SURPRISING as it might seem, across the vast areas of North Queensland that recently had falls of up to 750mm (30 inches), the thing that is needed now is more rain.
I spoke to Richmond agent Matthew Kennedy early in the week and he described pasture response in country south of the tick line that had a lot of rain but did not flood as slow and sparse.
Quite a bit of Flinders grass has emerged but it just hasn’t grown.
Mitchell grass, on the other hand, is sparse and while there is a lot of Button grass it will not last long.
He said it was green and looked beautiful as you drove along the road but when you got out and walked into the paddock, it was not that great.
The flooded country was another matter.
While he hadn’t seen first-hand the flooded country north of Julia Creek, he had heard reports of very little growth there so far.
Matthew spoke of local district producers with breeders up there who now have to look for agistment for their weaners because they are afraid they may not get any grass.
However the picture further south in areas that got good but not excessive rain is very different.
Areas around McKinlay, Kynuna, Winton and Muttaburra, where there were 150mm (6 inches) rather than 750mm (30 inches), are reported to have magnificent feed.
Matthew could only speculate that perhaps these areas might have benefited from earlier storms which had given the country a good start before the big rain arrived.
The story seems to be that single big rainfall events do not necessarily translate into the quantity of feed that might be expected from the amount of rain.
What that means is follow-up rain is now very much in demand.
It also means that expectations of an abundance of agistment country have not been realised.
A handful of properties have been made available for agistment, but only to relatives or friends.
A few people are buying cattle for their own places but most are inclined to wait until more rain follows.
Matthew said they had well over 100,000 cattle on their books looking for agistment but there was nowhere for them to go in his district.
That enquiry spans the Northern Territory, New South Wales and Queensland and when they discover no agistment, the next question asked is what country they can buy that has grass.
Further west at Cloncurry, the story is much the same.
Agent Phillip Avery said there was plenty of interest in sale of country at the moment as people who'd had their places passively listed for several years now saw an opportunity for something to happen.
Some of these places that might have been walked past in the past few years are all of a sudden under contract because they have some grass.
With few people buying cattle as they wait for follow-up rain, the other contrary-to-expectation factor is lack of bounce in the cattle market.
Both Phillip and Matthew commented that the market had got tougher since the floods due to the impact of influences from a number of directions.
In the boat trade there have been no orders for feeder types out of Cloncurry for a while and no expectation of any change in the immediate future.
Drought in the Territory is driving large numbers into Queensland and these are combining with drought-driven sales of Central Queensland cattle to put the market under pressure.
Feedlot price-grid emails are being revoked within hours of being received and the large number of cows coming forward all the way down into New South Wales are filling kills, pushing out kill dates and causing rates to drop.
Both expected there might be more downside to come before things turn around.
On that score, however, one bit of hope to hang on to is that this time last year there had been no rain so there is still time.
Unrelenting weather keeps cows coming
SEEMS someone forgot to tell the weatherman that summer is over as record temperatures continue to be broken, adding to the desiccation of already parched paddocks and further drying up of creeks and dams.
The result is a continuing flood of cattle to meatworks, particularly cows, and with no relief in sight the queue for kill slots is getting longer.
In southern Queensland, meatworks are well into mid/late April with bookings while central and northern plants are pushing out even further.

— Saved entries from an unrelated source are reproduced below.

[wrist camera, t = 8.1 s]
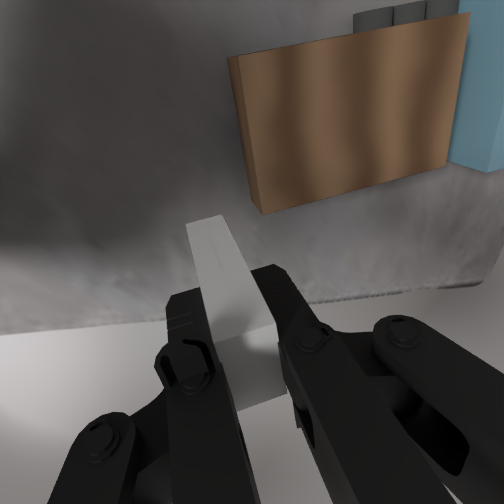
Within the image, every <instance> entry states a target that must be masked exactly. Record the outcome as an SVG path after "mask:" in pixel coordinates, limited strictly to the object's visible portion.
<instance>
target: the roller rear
mask: <svg viewBox="0 0 504 504" xmlns="http://www.w3.org/2000/svg"><path fill="white" fill-rule="evenodd" d="M392 16H393V6H391V7H385V8H380V9H374V10H370V11H365V12H360V13H356V14H353V33H359V32H364V31H369V30H374V29H380V28H385V27H390V26H392Z"/></svg>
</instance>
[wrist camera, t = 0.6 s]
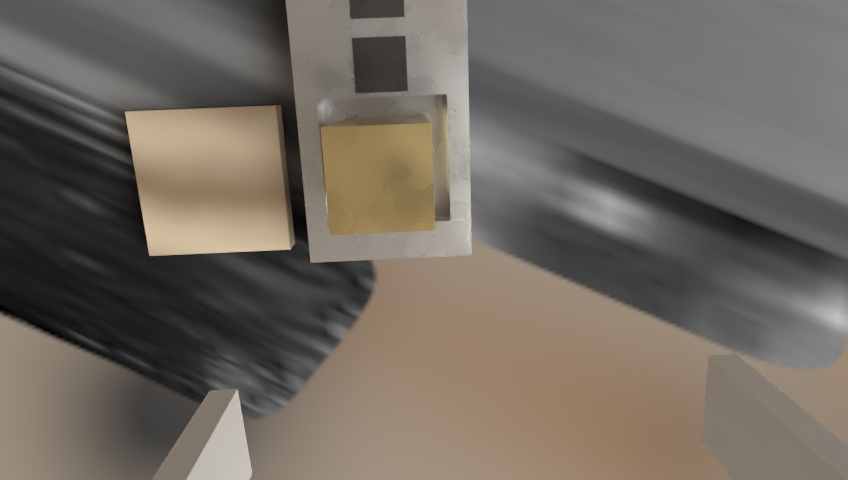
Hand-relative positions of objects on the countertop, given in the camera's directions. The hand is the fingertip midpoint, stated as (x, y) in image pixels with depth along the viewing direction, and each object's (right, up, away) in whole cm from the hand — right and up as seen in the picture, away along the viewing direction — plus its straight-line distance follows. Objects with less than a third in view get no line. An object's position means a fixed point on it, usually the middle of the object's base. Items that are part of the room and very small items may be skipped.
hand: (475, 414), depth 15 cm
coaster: (-15, +9, +20) cm, 27 cm away
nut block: (-4, +10, +20) cm, 23 cm away
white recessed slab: (-4, +13, +20) cm, 24 cm away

This supply pressure has seen progressive grid price falls of 5, 10 and 20 cents but this has now escalated to 25 cents in one hit.
Last week’s published and non-published quotes for southern and central Queensland had 4-tooth ox at 495c and heavy cow at 400 but this week those same descriptions are quoted at 470 and 375.
That represents a 50c DW drop in ox price from opening rates in January and a massive 95c for cows.
But the unfortunate reality is that there may still be a way to go before it bottoms out.
Saleyards always tend to lead and indication from major centres in eastern states for cows is that they are still in negative trend despite some slight easing in numbers.
Dalby last week saw a further 30-40c drop in heavy cow rates bringing score 3s to an average of just 153c and score 4s to 174.This equates to well under 350c DW.
Wagga on Monday continued with sizeable falls of 20-24c. Heavy score 3s there averaged just 134, with the score 4s at 160.
These rates average out at less than 300c in DW terms.
Warwick chimed in on Tuesday with enough heavy score 4 cows to establish a trend which was down 20c on the previous week at an average of 171c.
In the heavy feeder market, there is now at least a six-week wait to get cattle away and major operators are not quoting.
Saleyard activity is around 250c with odd sales in the 260s.